With a car park and a pool below the forecourt, the weight restrictions were serious. “Once the truss structure was raised, it was at a fixed height,” elaborates Felix. “After it was up, access had to be via scaffold. We weren’t allowed scissor lifts, which was honestly more of a problem for lighting than us, but still posed challenges with cabling.”

With apartments, a hotel, and other ‘sensitive receivers’ (in the language of noise restrictions) nearby, parameters had to be carefully calibrated. “After we established what the real numbers were in terms of acceptable dB limits, we could move forward with the design,” continues Felix. “We quickly decided on a main hang and two delay lines, which we established by measuring in software what propagation would be like to the nearest sensitive receiver, then finding a balance between on-site sound intensity and transmission to nearest sensitive receiver.”

Felix’s design utilised a main left-right hang of two Meyer Sound JM-1P flown each side of the front of the stage, supported by a front fill of one Meyer Sound JM-1P sitting on one Meyer Sound M3D-SUB per side. The two left-right delay hangs, from the truss a third and two thirds of the way down the audience respectively, consisted of three elements of Meyer Sound Leopard line array elements per hang, for a total of 12. Sitting on the ground at the base of the four vertical truss points that held up the grid, on the same plane as the Leopard delay hangs, were four Meyer Sound M3D-SUB. All subs on site were cardioid. The distance from the main left-right PA to the second delay hang was 34 metres.

“The predictability of the newer Meyer Sound loudspeakers like Leopard is extraordinarily useful when there’s restrictions riding on the line,” observes Felix. “And that absolutely proved to be the case when we got on site.
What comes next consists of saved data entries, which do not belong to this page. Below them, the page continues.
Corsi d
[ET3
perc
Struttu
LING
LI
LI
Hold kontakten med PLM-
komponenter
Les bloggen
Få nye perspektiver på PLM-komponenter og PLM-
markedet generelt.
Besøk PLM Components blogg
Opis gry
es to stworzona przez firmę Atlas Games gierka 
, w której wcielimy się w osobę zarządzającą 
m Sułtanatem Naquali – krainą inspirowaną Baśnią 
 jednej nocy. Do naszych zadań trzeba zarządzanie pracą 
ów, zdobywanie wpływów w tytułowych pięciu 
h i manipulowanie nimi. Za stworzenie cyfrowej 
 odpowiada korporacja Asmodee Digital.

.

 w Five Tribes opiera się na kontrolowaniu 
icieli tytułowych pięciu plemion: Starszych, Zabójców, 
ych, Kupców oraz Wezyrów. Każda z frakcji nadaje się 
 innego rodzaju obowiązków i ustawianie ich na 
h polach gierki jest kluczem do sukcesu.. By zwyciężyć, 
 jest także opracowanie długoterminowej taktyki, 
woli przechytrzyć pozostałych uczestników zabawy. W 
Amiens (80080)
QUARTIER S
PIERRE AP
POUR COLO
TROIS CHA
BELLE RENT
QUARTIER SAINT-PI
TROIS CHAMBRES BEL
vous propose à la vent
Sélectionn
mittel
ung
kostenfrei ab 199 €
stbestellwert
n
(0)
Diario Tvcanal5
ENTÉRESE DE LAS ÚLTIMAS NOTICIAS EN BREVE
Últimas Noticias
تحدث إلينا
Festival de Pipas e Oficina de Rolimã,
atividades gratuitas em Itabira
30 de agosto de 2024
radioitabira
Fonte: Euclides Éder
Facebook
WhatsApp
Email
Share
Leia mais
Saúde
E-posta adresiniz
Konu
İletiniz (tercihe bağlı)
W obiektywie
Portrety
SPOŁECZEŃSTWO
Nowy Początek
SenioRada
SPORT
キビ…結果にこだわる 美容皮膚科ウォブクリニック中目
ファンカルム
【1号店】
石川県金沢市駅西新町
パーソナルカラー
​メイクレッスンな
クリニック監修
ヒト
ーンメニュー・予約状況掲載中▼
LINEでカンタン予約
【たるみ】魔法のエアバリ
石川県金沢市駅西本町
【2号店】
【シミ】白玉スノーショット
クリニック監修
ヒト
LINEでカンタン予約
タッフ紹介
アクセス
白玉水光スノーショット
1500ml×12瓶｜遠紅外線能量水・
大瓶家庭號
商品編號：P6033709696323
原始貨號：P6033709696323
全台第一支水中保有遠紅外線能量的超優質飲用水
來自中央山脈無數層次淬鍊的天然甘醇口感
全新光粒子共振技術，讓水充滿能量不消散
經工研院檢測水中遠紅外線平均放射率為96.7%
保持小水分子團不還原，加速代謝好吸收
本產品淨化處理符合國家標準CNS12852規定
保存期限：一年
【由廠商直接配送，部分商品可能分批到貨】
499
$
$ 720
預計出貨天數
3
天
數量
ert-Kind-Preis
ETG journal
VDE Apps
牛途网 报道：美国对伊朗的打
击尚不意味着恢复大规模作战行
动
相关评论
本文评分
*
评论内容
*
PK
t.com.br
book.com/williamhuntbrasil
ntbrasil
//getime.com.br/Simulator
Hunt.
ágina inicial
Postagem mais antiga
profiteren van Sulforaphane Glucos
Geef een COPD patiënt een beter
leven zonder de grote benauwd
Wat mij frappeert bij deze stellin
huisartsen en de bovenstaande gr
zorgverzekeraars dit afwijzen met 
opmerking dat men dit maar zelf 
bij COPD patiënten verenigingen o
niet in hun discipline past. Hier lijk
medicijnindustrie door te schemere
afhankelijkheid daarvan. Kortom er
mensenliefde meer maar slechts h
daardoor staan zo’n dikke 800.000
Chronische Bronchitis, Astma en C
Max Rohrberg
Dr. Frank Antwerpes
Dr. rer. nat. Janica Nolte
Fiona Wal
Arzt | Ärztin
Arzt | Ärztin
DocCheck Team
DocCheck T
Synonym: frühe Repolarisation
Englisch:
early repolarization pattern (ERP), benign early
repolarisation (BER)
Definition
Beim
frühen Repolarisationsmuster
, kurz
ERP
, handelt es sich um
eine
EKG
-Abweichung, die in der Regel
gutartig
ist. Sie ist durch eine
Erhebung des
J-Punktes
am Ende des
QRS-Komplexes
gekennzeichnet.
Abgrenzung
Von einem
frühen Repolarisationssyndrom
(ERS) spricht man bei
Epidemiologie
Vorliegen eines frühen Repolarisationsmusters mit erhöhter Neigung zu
I met with PKA Acoustics who were doing the noise monitoring, and it was all as predicted. I expected more variance in the built environment, but it was as per the design. The extra weight of the powered boxes paid off in accuracy.”

One of the other difficulties in using self-powered loudspeakers outdoors is of course weatherproofing. Coda Audio’s very own director, Michael Wilkie, engineered a custom solution. “It’s amazing what you can achieve with plywood, plastic, and gaffa tape,” chuckles Michael. Despite some very serious rain during the run, everything survived; a few days after the bump-out, Felix used the same components on another job, and all was as it should be.

In addition to the PA, Coda Audio also provided the rest of the system; a Yamaha CL5 mixer at FOH, and a venerable Yamaha PM5D-RH on monitors. Stage monitoring was a combination of EV Xw12 wedges and Shure PSM 1000 IEMs. The PA was processed through a Meyer Sound Galileo.

Kicking off with a bang with punk rockers Amyl and The Sniffers on 6 January, the venue ran six nights a week, working its way through every conceivable genre before ending at the opposite side of the musical spectrum with the Sydney Symphony Orchestra Percussion and String Players on 30 January.

“The onsite engineers thought there was excellent translation from front to back,” reports Felix. “Guest engineers including Sydney Symphony’s thought coverage was really good. Despite the restrictions, we were all very pleased with the system.”